**Exercise material:**
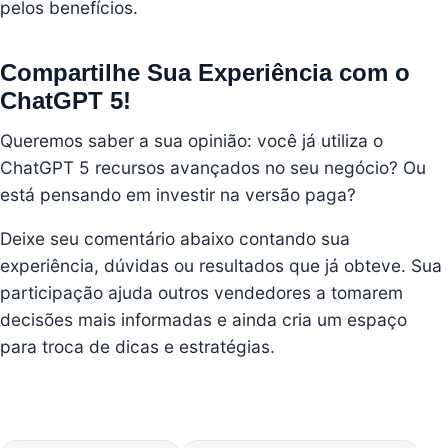
pelos benefícios.
Compartilhe Sua Experiência com o
ChatGPT 5!
Queremos saber a sua opinião: você já utiliza o
ChatGPT 5 recursos avançados no seu negócio? Ou
está pensando em investir na versão paga?
Deixe seu comentário abaixo contando sua
experiência, dúvidas ou resultados que já obteve. Sua
participação ajuda outros vendedores a tomarem
decisões mais informadas e ainda cria um espaço
para troca de dicas e estratégias.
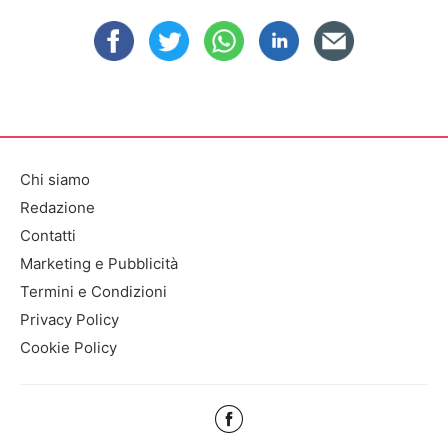
Chi siamo
Redazione
Contatti
Marketing e Pubblicità
Termini e Condizioni
Privacy Policy
Cookie Policy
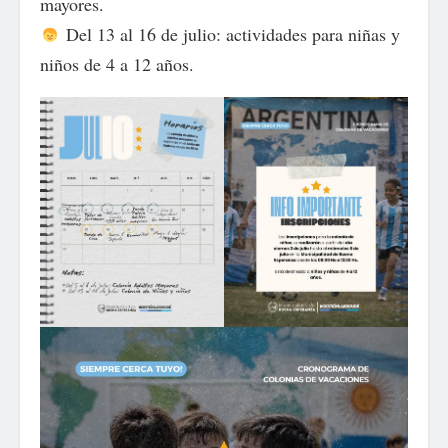
mayores.
Del 13 al 16 de julio: actividades para niñas y
niños de 4 a 12 años.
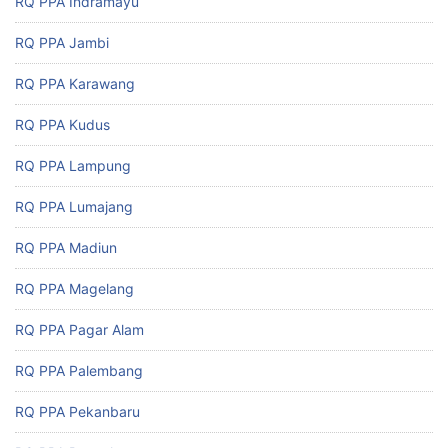
RQ PPA Indramayu
RQ PPA Jambi
RQ PPA Karawang
RQ PPA Kudus
RQ PPA Lampung
RQ PPA Lumajang
RQ PPA Madiun
RQ PPA Magelang
RQ PPA Pagar Alam
RQ PPA Palembang
RQ PPA Pekanbaru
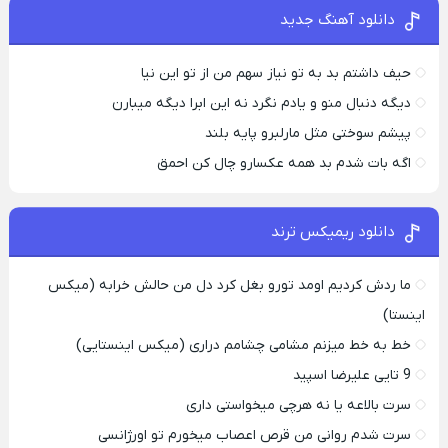
دانلود آهنگ جدید
حیف داشتم بد به تو نیاز سهم من از تو این نیا
دیگه دنبال منو و یادم نگرد نه این ابرا دیگه میبارن
پیشم سوختی مثل مارلبرو پایه بلند
اگه بات شدم بد همه عکسارو چال کن احمق
دانلود ریمیکس ترند
ما ردش کردیم اومد تورو بغل کرد دل من حالش خرابه (میکس
اینستا)
خط به خط میزنم مشامی چشامم دراری (میکس اینستایی)
9 تایی علیرضا اسپید
سرت بالاعه یا نه هرچی میخواستی داری
سرت شدم روانی من قرص اعصاب میخورم تو اورژانسی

**Task prompt:**
Pick out each line in the rows above that contains the word "para" and copy it.

**Answer section:**
para troca de dicas e estratégias.
Del 13 al 16 de julio: actividades para niñas y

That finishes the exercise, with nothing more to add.